Raloxifene would be offered to post-menopausal women because they have a small risk of developing deep-vein thrombosis or uterine cancer if they take tamoxifen.

Roughly 50,000 women and 400 men are diagnosed with breast cancer in the UK every year, according to Nice figures.

The updated guideline also calls for more men and women to be tested for genetic mutations that cause cancer and can be passed down through families.

People with a 10% risk of developing the cancer should be offered genetic testing, half the risk for which it is currently offered.

The NHS should offer testing to healthy people if it is likely they have a genetic mutation in their family and have no living relative with cancer who could be tested instead, the guidelines say.

Women who have had breast or ovarian cancer should also receive more MRI scans to check for secondary cancers.

Baroness Delyth Morgan, chief executive of the Breast Cancer Campaign, said the guidelines represented a "truly historic moment".

"Having varied options available to women at an increased risk enables more effective prevention, detection and treatment of the disease," she said.

"It is worth remembering that chemoprevention drugs have side effects and will not have the same risk-reducing impact for these women as preventative surgery - the choice recently made by Angelina Jolie - and the decision of what is right for each woman depends on the individual risk they face and their personal choice based on their own circumstance."

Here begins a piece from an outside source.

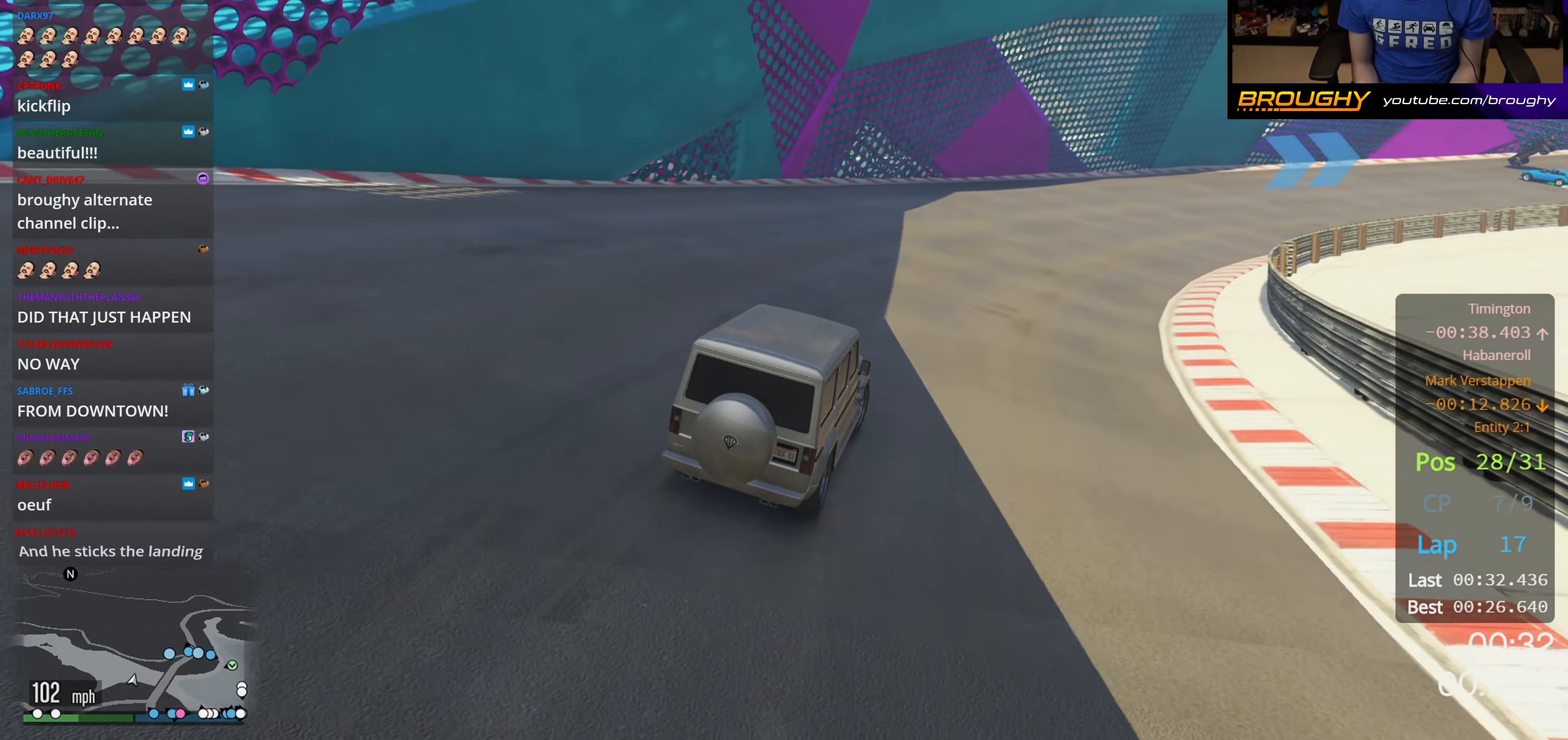
{"buttons": ["R2"], "left_stick": "right", "right_stick": "center", "events": []}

Sean Duffy, national clinical director for cancer at NHS England, said: "It is earth shattering for women who find out they are at high risk of developing breast or ovarian cancer.

"As a health service it's our duty to provide the best possible evidence-based advice on the options that are available, focusing on the patient's personal circumstances.

"I welcome the high quality assessment that Nice have undertaken and the guidance they have produced.

"It adds a further dimension to the options available for women who are at risk of developing ovarian and breast cancer."